ABOUT THIS EXERCISE —
Retype the records in full, and please keep the pictures out of the copy.

Dataset records —
--------

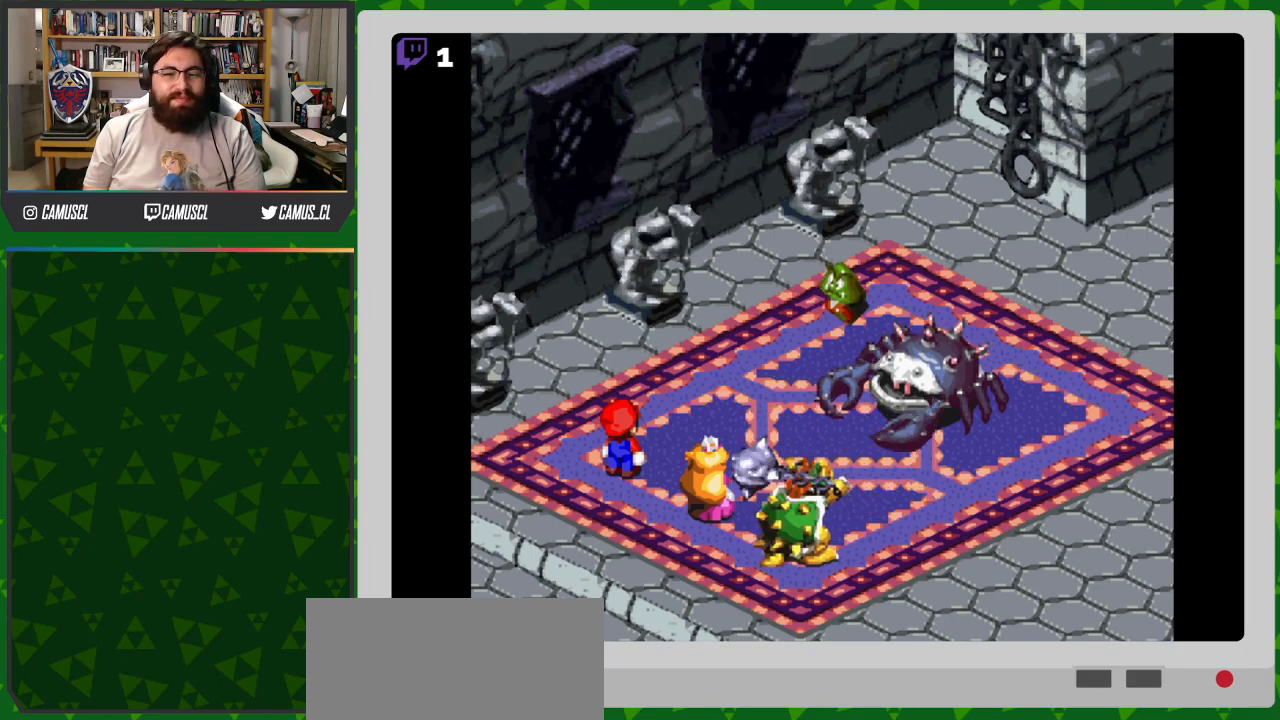
{"buttons": [], "events": [[133, "A", "down"], [483, "A", "up"]]}
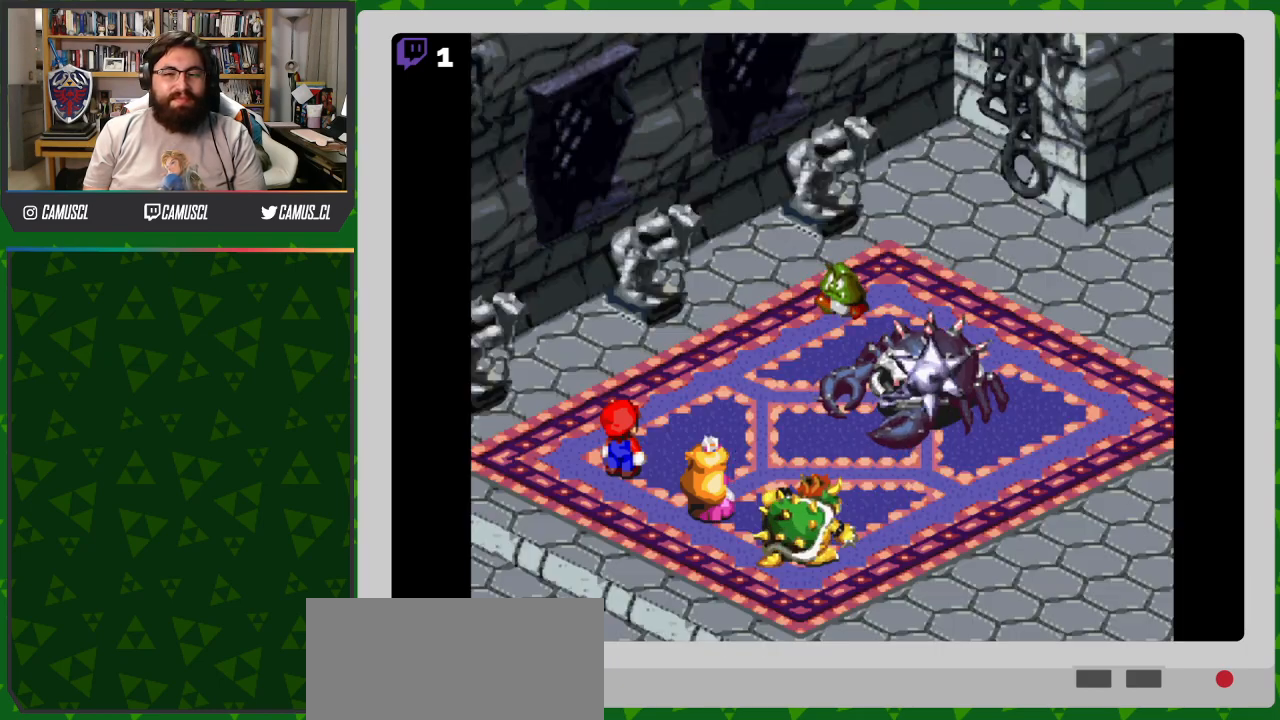
{"buttons": ["A"], "events": [[317, "A", "down"]]}
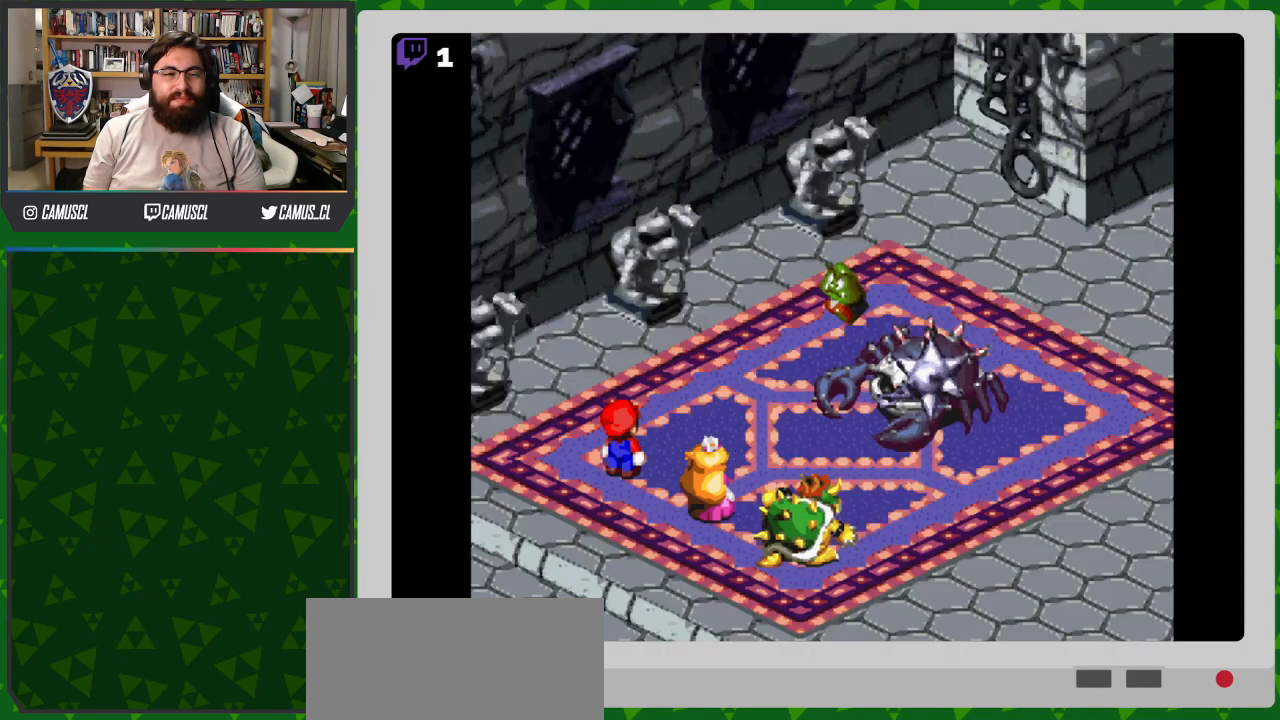
{"buttons": ["A"], "events": [[67, "A", "up"], [317, "A", "down"]]}
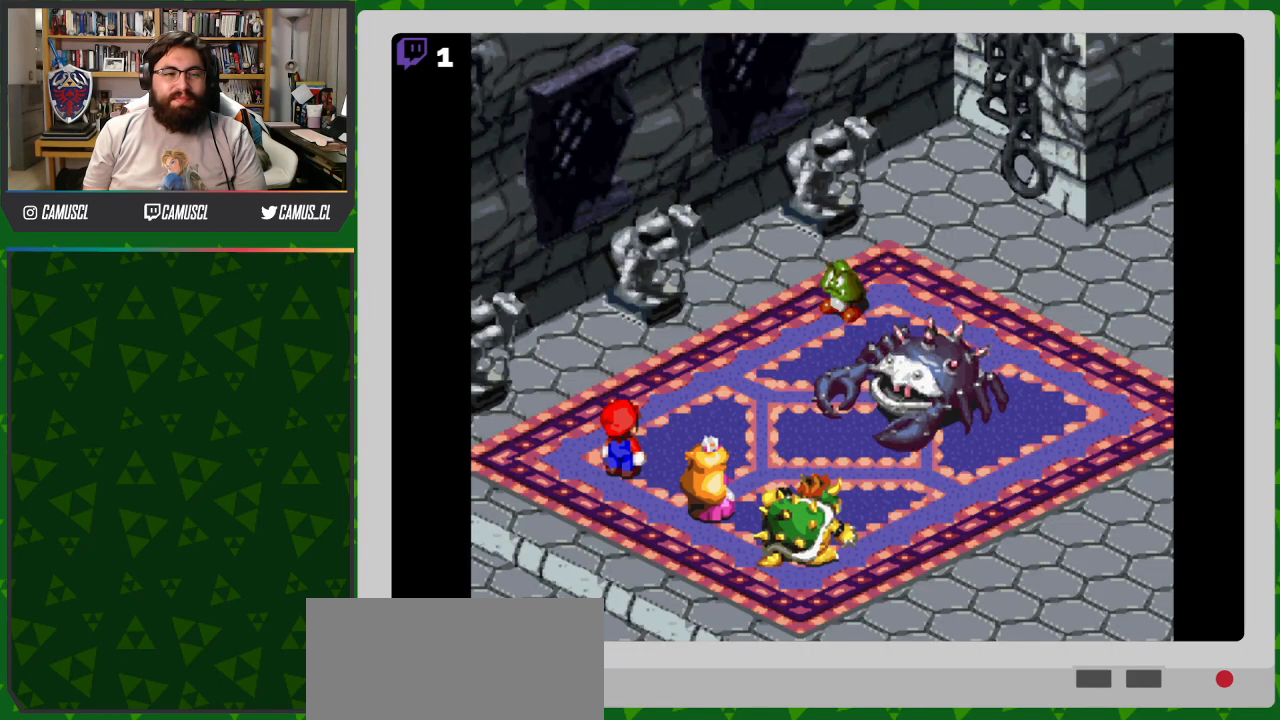
{"buttons": [], "events": [[167, "A", "up"]]}
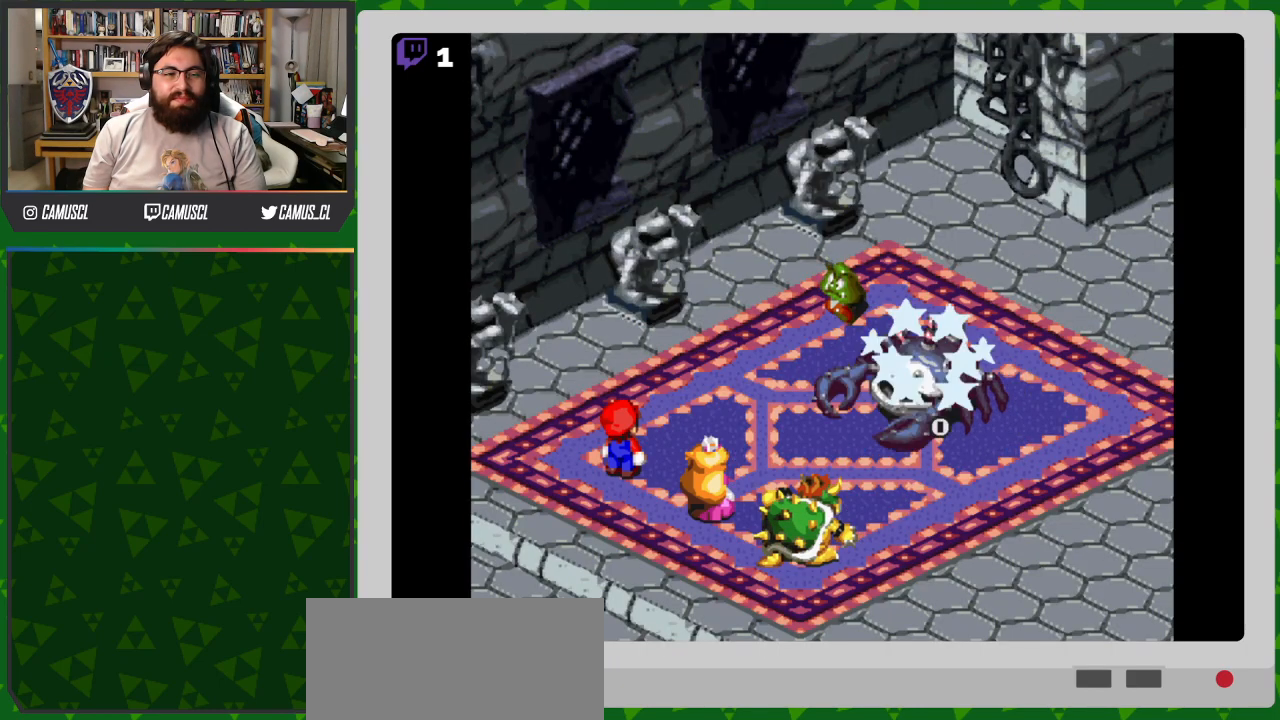
{"buttons": [], "events": [[67, "A", "down"], [267, "A", "up"]]}
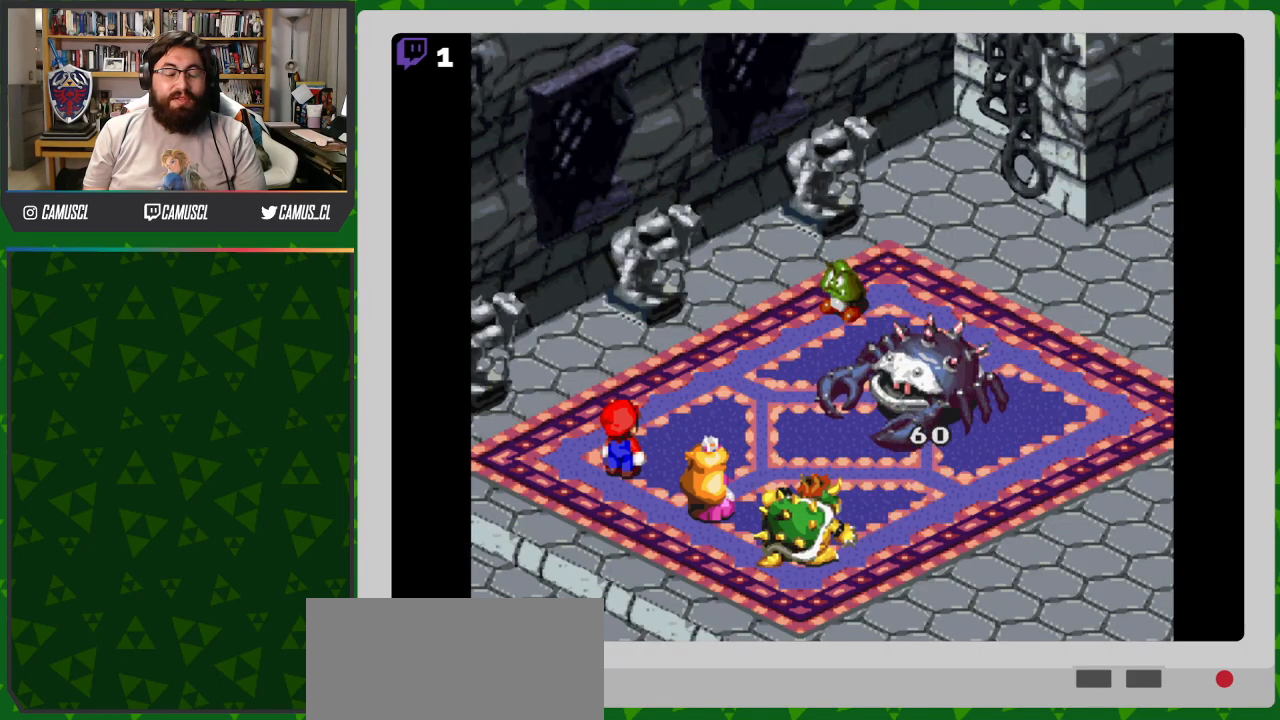
{"buttons": [], "events": []}
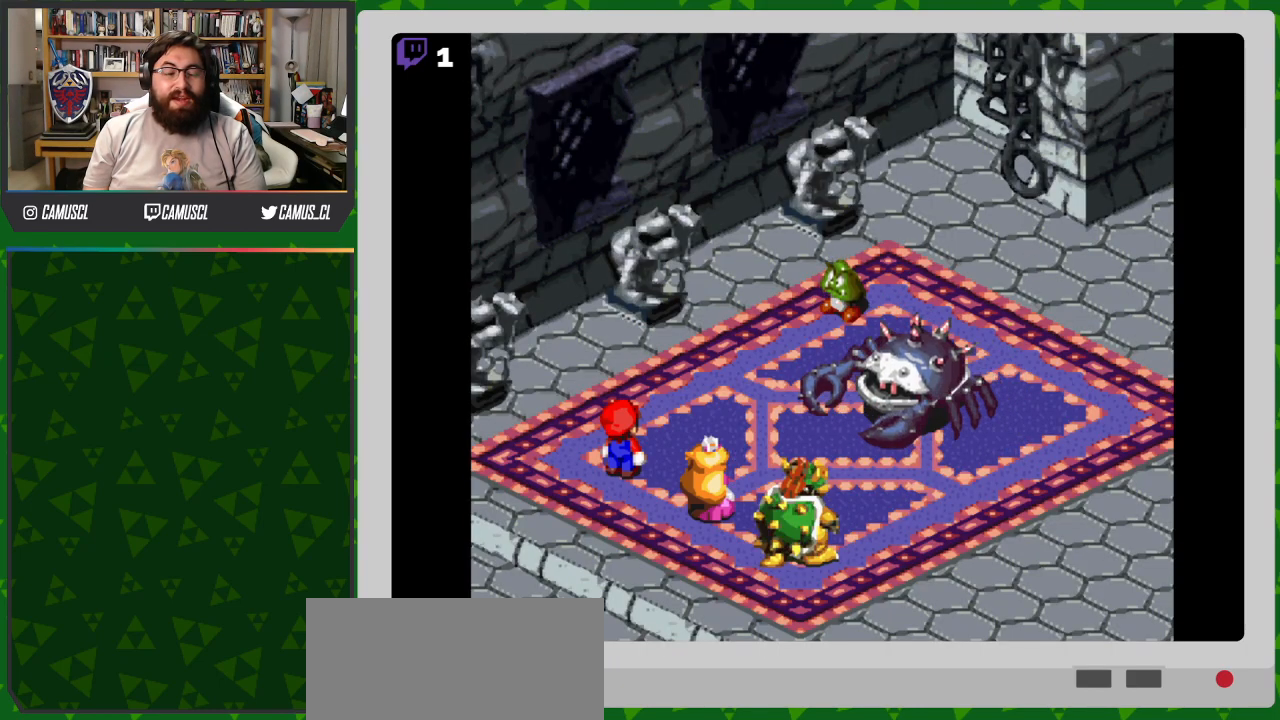
{"buttons": [], "events": [[317, "A", "down"], [467, "A", "up"]]}
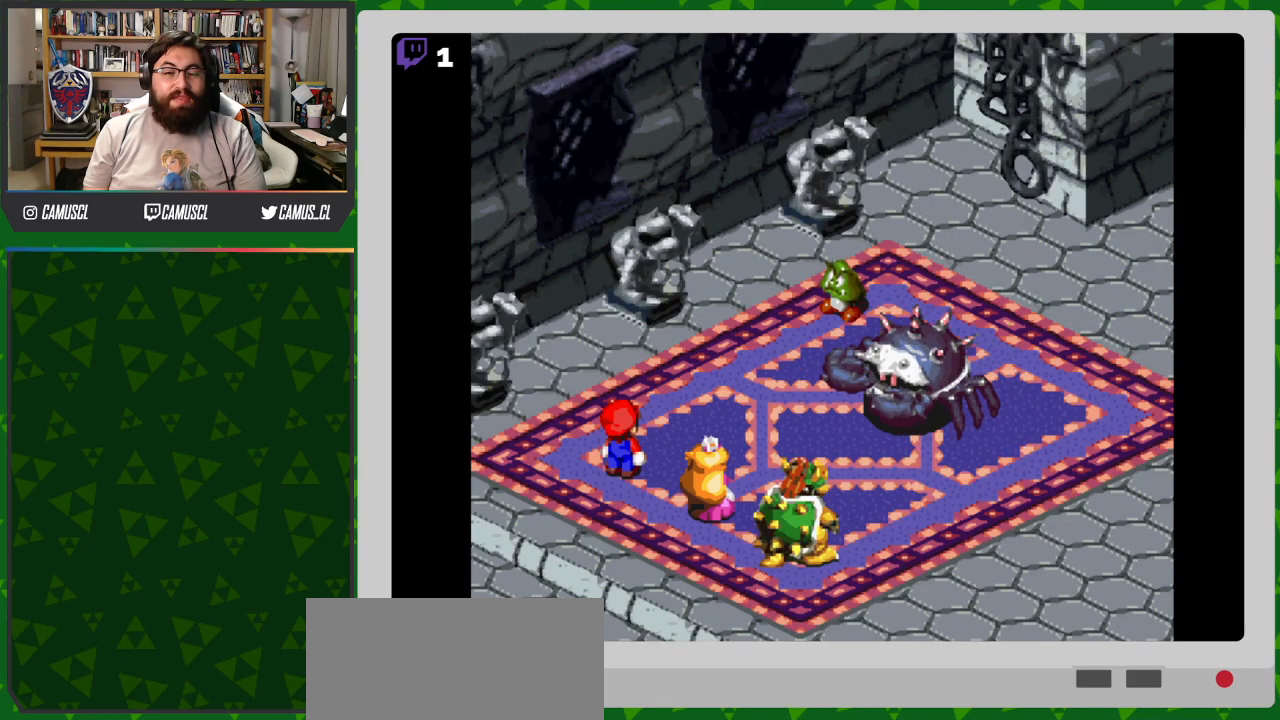
{"buttons": [], "events": []}
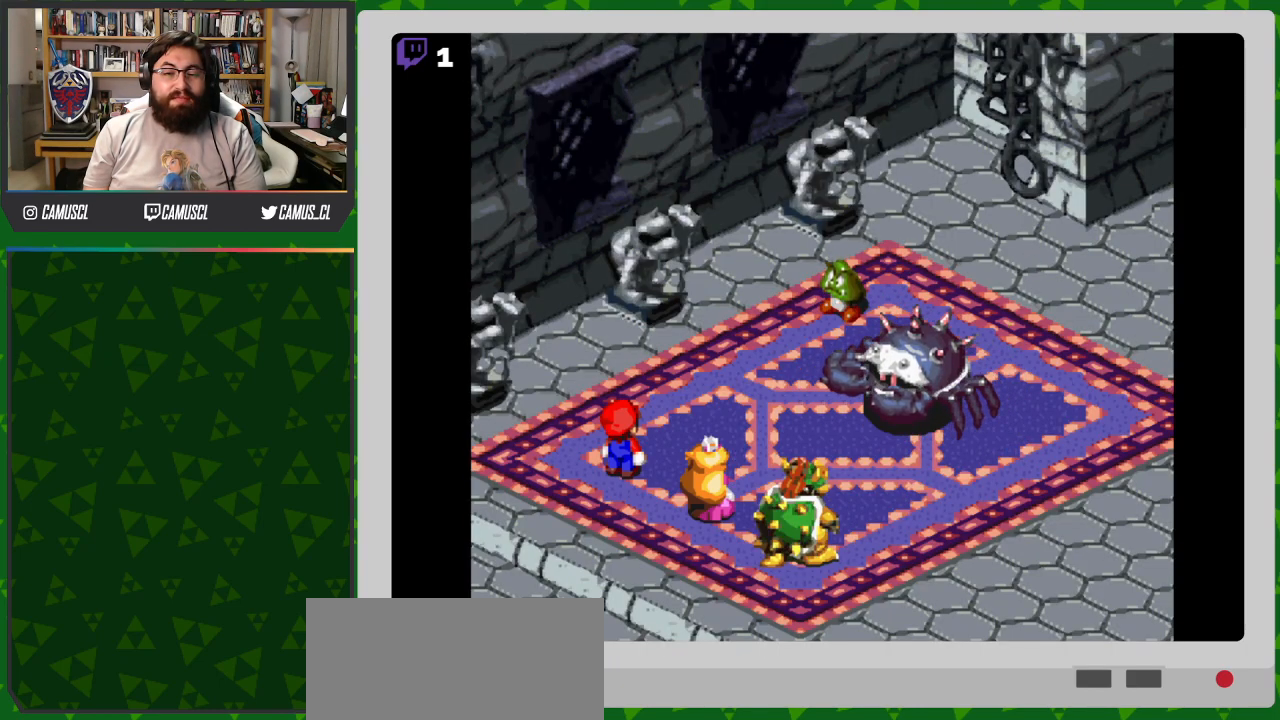
{"buttons": [], "events": []}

--------

ANSWER SPACE —
{"buttons": [], "events": [[133, "A", "down"], [483, "A", "up"]]}
{"buttons": ["A"], "events": [[317, "A", "down"]]}
{"buttons": ["A"], "events": [[67, "A", "up"], [317, "A", "down"]]}
{"buttons": [], "events": [[167, "A", "up"]]}
{"buttons": [], "events": [[67, "A", "down"], [267, "A", "up"]]}
{"buttons": [], "events": []}
{"buttons": [], "events": [[317, "A", "down"], [467, "A", "up"]]}
{"buttons": [], "events": []}
{"buttons": [], "events": []}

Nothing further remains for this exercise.